Today is a hard day. It's Alicia's 19
Th birthday and it is hard to celebrate without her. It is strange to think that it has been 10 months since she was taken to live with our Father in Heaven. Time is sometimes hard to grasp. I mostly wanted to post today because it makes me sad to think that my children won't remember my little sister, that makes me cry. So I want to celebrate this day every year with them and share my memories of her.

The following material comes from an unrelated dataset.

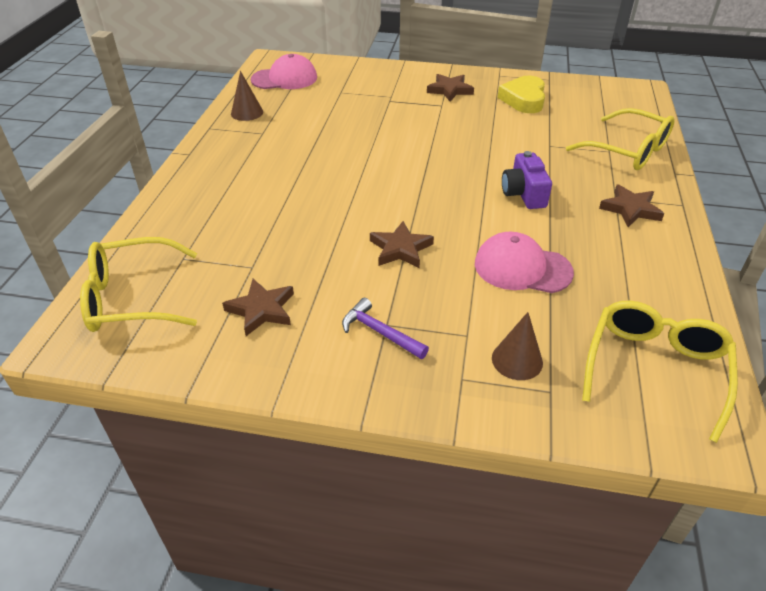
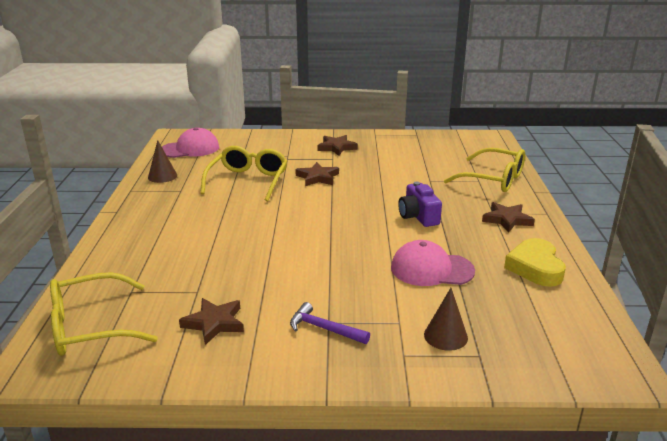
camera: 10 degrees left, 15 degrees down
brown star [370,221,434,268] -> brown star moved to [295,162,339,186]
yellow heart [498,76,545,113] -> yellow heart moved to [504,238,566,287]
yellow glasses [582,301,738,443] -> yellow glasses moved to [200,146,287,201]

She is the youngest of my 5 siblings, the baby, the
straggler :) She was six years younger than my youngest brother and 9 years younger than me. She was very spoiled (that is what happens when you are the youngest) She was such a beautiful girl and when she was little we loved to dress her up and do her hair. I don't remember a ton of when she was younger, something about the awkward adolescent years and the space between us. But i do remember her puking in my boyfriends car :), and ratting me out when she saw i pierced my belly button (silly thing i did in college and it only lasted a couple weeks). After i was grown up and moved away I tried to come home to watch her dance and go to her competitions. She was there the day
Madyson was born I have a picture of her holding both
Madyson and Ethan at the hospital, and she let my mom come and help me in Texas when I had Logan even though she missed her birthday. She loved to shop and it was something we always did when we were together. It was always so much fun to have her and my parents come and stay when we lived in Utah. She was moody, and funny, and she loved my kids so much. She
wasn't afraid to let you know how she felt. She spent July with us in '07 and i will always cherish that. She did Mady's hair every morning, we went to sea world, and the ocean, rangers games, watched the sunsets in
Texas, and the sunrise over the ocean. We laughed and cried about how hard high school can sometimes be and how it would soon be over and how excited we were that she could come and stay with us the next summer. We spent a couple weeks in September '07 in
Idaho and i had a great time taking her senior pics, she looked beautiful in all of them, even though she didn't think she did. She was strong. She had an amazing smile. She was the class president and the friend to all the girl's boyfriends. She didn't get invited to her senior prom and i knew she was heart broken but i just kept encouraging her that it would be different when she moved away from the small town. She was so so excited when we told her we were having a girl (10 nephews, only 2 nieces) she screamed for joy and immediately wanted to go shopping! I miss her! She didn't get to meet our Alicia on this earth, but I am sure they crossed paths before our beautiful baby girl was sent to us. I am so so grateful for the time that I was able to share with her! I know that Heavenly Father had different plans for her than i did. She has a much greater work to do than I could imagine and I am so very grateful for my testimony! I am grateful for the piece i felt at her funeral and the knowledge that she is where she is supposed to be, it was time for her to serve her mission in heaven and i know that someday we will be together again. In
December Brian and i were outside of the salt lake temple waiting for his good friend and his wife to come out, it was snowing so everyone was crowded in the waiting room anticipating the arrival of the newlywed couples. Everyone was so happy and chatting the room was so peaceful yet so full of life and happy anticipation. I know that is how she was
greated when she arrived in heaven grandmas and grandpas so excited and welcoming and i know that she will be there when it is my time waiting with them to meet me and i am excited for the knowledge that i will see her again! We love and miss you little sis, but know that we will see you again someday!